Katie Hyslop, TheTyee.ca
Inner-city neighbourhoods like Vancouver’s Strathcona-Grandview-Woodlands region are unfairly labeled as money pits: areas where millions upon millions of dollars pour in to alleviate or eradicate the effects of poverty on the people and families who live there. Yet gross inequality continues to persist, and kids who grow up poor turn into poor parents, stuck in a never-ending cycle of poverty.
The Inner City Response Initiative, a group of service providers, community groups, health professionals, police and anti-poverty activists, want to take a different tack: a network of “place-based services” to nurture children and their families from the womb to graduation, with the idea that a fully-supported upbringing within one neighbourhood leads to a better future.
“People don’t grow up in programs, they grow up in communities,” says Scott Clark, spokesperson for Aboriginal Life in Vancouver Enhancement Society (ALIVE). “If we want to work with vulnerable populations, we have to work with them in the community they live in.”
Nurturing from uterus to university
The Inner City Response Initiative bases their ideas for place-based community strategies on the Harlem Children’s Zone, a network of programs that serves a 100-block area of Harlem, one of New York City’s poorest neighbourhoods. Starting with parenting programs for expecting parents or those with kids under three, the network of services offers “best-practice programs for children of every age through college… in-school, after-school, social-service, health and community-building programs. …

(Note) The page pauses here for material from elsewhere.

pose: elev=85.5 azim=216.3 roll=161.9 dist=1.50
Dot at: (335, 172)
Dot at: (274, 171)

Everything the HCZ has, Inner City wants, tailored to their neighbourhood’s needs. Outlined in a document produced by the Initiative, they’re calling for pre-natal care; a full range of childcare and pre-school programs, with a one staff member to four children ratio; after-school programs in public schools….

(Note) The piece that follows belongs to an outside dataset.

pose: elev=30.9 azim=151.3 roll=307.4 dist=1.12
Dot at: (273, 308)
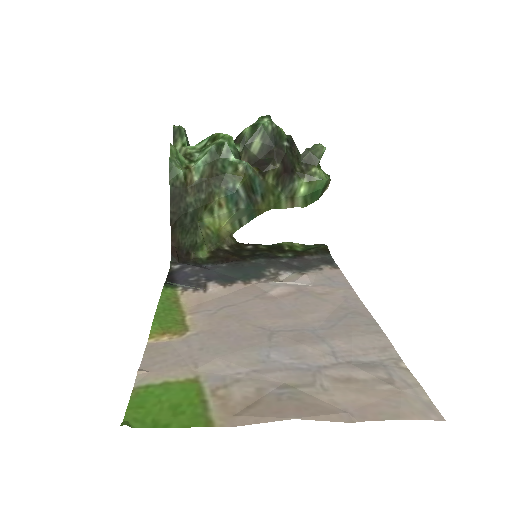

The million-dollar solution
The Inner City Initiative is calling on the provincial and municipal governments to fund their neighbourhood strategy to the tune of $1 million — $500,000 for staffing and support, and another $500,000 for capital, saying they can use existing services to supplement what that doesn’t cover. It’s a drop in the bucket compared to the money governments have pumped into the area in the past….
With a little planning, cooperation between levels of government and social services and some extra funds, what inner city families don’t have won’t hold them back any longer.